*Description of the task*:
Format the lines of the material as a numbered list, starting at the beginning of the material and ending at the line that contains "Lösungen entwickeln und die menschlichen", with both ends included and blank lines omitted.

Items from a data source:
BEGIN

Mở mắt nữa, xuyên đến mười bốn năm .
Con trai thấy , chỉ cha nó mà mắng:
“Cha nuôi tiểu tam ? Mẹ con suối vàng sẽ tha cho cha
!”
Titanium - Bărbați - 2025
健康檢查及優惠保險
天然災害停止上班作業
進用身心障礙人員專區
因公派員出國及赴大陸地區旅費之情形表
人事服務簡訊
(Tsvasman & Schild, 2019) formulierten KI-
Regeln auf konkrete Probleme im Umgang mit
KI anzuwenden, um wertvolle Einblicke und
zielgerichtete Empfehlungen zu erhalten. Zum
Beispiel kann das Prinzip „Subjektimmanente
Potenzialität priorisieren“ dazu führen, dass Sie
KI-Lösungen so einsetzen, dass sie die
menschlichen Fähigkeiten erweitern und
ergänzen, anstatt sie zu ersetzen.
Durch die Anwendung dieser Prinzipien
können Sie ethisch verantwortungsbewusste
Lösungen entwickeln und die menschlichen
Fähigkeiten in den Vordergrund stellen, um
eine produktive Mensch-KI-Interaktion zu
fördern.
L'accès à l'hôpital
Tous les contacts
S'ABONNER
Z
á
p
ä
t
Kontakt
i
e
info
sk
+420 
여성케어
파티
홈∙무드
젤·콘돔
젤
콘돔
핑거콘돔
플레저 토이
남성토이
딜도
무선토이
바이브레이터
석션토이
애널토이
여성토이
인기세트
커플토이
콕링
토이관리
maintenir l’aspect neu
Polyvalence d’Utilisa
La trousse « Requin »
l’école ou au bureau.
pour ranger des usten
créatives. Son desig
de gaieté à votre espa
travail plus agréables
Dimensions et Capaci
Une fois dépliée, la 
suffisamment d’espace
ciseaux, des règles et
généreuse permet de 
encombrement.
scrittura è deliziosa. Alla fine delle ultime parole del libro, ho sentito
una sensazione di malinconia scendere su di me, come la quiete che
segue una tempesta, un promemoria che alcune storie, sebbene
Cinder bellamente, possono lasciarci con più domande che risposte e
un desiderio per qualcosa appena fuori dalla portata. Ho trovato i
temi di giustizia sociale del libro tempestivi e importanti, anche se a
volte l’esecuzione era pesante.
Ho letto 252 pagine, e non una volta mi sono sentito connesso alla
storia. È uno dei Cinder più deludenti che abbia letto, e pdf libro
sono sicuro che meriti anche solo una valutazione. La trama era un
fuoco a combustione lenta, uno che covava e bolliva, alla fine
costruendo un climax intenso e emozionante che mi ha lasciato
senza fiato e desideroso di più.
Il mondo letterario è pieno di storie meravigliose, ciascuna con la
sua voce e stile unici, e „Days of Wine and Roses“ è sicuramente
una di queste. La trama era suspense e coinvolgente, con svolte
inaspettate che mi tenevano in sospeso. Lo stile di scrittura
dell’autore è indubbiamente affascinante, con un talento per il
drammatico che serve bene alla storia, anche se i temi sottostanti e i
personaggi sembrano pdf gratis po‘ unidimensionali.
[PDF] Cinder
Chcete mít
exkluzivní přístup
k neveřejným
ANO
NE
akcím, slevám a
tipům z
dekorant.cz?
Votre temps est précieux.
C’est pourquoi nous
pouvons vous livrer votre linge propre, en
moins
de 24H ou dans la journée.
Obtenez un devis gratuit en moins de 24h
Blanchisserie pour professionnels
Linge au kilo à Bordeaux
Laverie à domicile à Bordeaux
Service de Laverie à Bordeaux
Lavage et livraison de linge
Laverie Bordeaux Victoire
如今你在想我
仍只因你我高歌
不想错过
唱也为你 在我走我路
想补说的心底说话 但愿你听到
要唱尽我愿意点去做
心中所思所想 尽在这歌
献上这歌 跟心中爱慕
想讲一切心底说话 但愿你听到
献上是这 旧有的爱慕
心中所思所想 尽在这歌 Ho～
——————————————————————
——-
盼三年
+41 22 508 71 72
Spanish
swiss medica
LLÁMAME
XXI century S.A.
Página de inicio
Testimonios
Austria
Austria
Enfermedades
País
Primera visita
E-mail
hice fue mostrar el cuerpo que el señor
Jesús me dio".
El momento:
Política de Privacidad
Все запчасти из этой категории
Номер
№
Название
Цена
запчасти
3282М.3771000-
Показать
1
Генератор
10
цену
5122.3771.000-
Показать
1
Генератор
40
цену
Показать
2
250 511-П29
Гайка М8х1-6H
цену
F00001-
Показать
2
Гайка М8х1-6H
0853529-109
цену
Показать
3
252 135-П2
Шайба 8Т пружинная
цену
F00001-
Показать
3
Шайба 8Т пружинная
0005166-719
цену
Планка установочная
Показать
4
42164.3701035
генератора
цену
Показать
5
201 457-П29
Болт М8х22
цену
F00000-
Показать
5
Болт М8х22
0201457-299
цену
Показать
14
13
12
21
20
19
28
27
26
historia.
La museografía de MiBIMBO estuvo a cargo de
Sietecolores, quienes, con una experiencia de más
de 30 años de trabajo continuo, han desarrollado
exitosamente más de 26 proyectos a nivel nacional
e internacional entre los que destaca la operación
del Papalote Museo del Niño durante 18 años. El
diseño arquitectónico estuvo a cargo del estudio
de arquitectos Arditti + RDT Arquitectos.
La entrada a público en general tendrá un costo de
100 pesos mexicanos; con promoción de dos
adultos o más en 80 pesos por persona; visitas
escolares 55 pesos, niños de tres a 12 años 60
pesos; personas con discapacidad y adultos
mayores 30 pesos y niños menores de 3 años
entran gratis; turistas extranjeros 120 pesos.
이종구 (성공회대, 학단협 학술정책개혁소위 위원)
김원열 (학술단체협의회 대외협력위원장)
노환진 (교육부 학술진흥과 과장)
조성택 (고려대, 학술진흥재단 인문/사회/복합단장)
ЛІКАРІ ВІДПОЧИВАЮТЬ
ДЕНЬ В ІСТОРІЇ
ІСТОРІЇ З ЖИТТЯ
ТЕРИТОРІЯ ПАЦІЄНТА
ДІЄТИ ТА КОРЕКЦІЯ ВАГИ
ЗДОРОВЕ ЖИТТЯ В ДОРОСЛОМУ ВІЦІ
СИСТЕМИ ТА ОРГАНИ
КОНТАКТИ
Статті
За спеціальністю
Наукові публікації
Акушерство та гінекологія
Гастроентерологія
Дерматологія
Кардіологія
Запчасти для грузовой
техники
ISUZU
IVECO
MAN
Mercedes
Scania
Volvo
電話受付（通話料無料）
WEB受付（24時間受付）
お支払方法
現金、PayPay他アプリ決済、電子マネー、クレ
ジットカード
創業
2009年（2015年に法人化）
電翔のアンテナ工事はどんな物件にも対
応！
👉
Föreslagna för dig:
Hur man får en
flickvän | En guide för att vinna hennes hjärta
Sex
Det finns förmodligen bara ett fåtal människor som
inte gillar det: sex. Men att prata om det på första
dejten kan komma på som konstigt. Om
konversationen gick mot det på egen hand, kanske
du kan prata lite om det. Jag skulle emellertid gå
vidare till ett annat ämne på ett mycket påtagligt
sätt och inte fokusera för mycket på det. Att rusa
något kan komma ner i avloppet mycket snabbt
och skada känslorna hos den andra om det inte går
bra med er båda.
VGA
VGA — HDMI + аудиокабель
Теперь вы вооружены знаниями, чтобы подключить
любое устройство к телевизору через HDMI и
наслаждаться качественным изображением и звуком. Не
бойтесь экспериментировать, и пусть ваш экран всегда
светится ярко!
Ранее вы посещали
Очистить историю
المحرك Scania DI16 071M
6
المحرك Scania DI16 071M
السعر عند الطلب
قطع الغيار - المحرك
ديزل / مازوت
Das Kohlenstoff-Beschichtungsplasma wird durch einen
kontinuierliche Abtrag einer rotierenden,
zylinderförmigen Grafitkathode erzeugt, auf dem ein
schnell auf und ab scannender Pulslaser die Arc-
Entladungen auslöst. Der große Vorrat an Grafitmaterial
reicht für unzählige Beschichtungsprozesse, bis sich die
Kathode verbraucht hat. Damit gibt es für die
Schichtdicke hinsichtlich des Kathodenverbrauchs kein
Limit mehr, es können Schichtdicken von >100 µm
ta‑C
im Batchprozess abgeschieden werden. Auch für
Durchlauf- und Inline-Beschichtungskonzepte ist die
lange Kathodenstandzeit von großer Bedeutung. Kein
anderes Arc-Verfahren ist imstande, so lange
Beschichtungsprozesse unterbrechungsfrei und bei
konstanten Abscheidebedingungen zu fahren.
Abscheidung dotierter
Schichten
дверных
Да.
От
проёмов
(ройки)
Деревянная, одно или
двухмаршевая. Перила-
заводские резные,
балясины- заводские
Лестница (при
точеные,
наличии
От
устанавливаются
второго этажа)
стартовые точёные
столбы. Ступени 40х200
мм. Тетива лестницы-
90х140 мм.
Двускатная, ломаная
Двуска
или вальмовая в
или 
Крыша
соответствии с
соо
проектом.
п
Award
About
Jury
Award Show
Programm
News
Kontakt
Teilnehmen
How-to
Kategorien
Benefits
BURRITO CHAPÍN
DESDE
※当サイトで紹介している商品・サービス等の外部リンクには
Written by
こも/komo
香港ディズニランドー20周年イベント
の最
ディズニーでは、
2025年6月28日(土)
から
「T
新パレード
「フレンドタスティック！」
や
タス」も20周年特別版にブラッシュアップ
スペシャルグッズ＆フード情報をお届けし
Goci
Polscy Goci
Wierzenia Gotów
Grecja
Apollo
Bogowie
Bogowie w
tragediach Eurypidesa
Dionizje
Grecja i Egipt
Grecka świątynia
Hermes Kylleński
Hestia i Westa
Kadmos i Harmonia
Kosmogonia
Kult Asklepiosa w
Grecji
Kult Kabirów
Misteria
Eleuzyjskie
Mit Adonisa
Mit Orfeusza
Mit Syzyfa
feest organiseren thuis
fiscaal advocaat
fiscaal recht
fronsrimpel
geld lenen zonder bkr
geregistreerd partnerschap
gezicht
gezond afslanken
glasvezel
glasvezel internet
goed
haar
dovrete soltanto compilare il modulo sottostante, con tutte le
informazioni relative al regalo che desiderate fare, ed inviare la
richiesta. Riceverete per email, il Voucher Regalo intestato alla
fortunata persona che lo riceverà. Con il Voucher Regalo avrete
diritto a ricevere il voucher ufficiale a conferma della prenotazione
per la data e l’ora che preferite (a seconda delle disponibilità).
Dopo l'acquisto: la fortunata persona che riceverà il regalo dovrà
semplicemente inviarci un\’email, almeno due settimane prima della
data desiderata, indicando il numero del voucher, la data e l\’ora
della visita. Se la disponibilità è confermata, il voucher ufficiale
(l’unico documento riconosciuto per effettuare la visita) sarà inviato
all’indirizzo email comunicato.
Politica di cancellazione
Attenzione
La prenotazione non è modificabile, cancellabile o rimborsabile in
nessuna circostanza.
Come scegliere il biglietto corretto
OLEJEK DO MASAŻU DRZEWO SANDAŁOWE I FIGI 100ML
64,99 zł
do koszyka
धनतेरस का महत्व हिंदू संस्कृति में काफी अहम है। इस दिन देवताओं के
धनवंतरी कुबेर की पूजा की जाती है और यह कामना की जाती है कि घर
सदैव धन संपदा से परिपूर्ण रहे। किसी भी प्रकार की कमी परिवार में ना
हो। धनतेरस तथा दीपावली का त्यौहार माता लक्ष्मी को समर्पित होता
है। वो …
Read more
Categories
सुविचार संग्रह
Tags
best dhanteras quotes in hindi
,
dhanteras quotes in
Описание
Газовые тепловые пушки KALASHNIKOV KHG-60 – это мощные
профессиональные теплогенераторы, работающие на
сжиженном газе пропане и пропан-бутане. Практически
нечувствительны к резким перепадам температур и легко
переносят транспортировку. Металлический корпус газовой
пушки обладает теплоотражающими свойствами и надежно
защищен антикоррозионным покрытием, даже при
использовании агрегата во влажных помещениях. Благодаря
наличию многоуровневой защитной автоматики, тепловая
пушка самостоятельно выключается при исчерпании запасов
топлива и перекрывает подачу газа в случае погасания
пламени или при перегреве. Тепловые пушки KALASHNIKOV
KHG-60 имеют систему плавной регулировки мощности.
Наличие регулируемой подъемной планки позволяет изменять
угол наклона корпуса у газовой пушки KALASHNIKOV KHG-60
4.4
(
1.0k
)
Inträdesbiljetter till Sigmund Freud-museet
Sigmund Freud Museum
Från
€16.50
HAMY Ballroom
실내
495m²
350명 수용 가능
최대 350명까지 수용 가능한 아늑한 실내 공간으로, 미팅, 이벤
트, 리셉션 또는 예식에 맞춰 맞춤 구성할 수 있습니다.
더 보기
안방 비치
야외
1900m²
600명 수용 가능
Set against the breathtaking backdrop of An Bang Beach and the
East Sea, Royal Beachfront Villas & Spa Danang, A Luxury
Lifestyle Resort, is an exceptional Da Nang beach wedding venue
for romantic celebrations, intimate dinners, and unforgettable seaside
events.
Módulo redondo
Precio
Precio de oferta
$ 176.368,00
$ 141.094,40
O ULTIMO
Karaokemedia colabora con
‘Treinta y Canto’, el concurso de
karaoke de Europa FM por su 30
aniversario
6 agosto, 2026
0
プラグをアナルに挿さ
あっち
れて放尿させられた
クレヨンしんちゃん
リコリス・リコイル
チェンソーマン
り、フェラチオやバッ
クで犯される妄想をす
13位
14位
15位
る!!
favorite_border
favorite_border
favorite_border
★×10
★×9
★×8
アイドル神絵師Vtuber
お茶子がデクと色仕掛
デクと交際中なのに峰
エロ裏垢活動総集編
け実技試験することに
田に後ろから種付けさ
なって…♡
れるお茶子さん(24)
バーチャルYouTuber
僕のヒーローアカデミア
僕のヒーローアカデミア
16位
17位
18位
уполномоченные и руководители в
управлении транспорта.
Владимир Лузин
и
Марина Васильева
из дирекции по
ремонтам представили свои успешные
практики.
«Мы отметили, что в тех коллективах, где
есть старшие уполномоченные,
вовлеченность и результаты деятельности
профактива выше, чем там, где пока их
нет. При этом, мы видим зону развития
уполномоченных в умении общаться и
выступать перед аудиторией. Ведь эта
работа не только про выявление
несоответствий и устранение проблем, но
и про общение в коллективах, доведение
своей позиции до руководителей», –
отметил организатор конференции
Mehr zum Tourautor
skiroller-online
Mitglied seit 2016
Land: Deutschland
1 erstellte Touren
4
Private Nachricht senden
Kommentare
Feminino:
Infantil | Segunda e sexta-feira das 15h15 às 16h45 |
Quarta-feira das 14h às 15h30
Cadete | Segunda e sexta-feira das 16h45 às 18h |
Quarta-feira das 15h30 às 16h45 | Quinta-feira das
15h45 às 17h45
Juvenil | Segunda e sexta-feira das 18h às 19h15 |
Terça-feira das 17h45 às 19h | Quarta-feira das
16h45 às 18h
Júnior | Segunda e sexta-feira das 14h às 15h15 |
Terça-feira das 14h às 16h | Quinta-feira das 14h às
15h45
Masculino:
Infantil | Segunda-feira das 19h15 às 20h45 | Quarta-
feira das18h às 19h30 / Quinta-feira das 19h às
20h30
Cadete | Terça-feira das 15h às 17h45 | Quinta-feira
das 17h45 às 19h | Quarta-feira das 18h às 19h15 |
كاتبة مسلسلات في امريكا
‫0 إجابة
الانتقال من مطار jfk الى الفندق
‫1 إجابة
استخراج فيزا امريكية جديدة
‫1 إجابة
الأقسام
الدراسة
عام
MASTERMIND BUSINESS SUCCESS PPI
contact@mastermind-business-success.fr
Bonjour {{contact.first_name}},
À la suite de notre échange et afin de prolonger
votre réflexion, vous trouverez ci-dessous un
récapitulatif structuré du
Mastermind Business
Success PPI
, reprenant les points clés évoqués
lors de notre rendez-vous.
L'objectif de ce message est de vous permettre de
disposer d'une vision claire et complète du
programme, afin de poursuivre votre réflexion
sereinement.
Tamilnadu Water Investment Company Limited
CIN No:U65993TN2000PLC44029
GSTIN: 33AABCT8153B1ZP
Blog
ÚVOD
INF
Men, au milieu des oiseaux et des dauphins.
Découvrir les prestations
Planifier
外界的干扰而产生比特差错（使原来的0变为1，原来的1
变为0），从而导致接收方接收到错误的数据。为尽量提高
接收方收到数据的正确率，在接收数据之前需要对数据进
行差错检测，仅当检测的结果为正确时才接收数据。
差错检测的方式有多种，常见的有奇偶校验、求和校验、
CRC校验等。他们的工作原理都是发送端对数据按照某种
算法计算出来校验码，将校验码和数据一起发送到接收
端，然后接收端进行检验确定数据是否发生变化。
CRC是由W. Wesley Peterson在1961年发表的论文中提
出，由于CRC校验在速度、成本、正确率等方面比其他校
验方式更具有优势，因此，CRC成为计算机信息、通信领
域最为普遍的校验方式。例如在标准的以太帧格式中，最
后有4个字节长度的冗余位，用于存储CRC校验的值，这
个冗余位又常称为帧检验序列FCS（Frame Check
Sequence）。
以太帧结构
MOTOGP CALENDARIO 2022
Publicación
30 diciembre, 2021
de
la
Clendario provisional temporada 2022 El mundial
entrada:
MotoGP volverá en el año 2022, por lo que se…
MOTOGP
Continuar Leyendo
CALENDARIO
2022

END

*Output of the exercise*:
1. Mở mắt nữa, xuyên đến mười bốn năm .
2. Con trai thấy , chỉ cha nó mà mắng:
3. “Cha nuôi tiểu tam ? Mẹ con suối vàng sẽ tha cho cha
4. !”
5. Titanium - Bărbați - 2025
6. 健康檢查及優惠保險
7. 天然災害停止上班作業
8. 進用身心障礙人員專區
9. 因公派員出國及赴大陸地區旅費之情形表
10. 人事服務簡訊
11. (Tsvasman & Schild, 2019) formulierten KI-
12. Regeln auf konkrete Probleme im Umgang mit
13. KI anzuwenden, um wertvolle Einblicke und
14. zielgerichtete Empfehlungen zu erhalten. Zum
15. Beispiel kann das Prinzip „Subjektimmanente
16. Potenzialität priorisieren“ dazu führen, dass Sie
17. KI-Lösungen so einsetzen, dass sie die
18. menschlichen Fähigkeiten erweitern und
19. ergänzen, anstatt sie zu ersetzen.
20. Durch die Anwendung dieser Prinzipien
21. können Sie ethisch verantwortungsbewusste
22. Lösungen entwickeln und die menschlichen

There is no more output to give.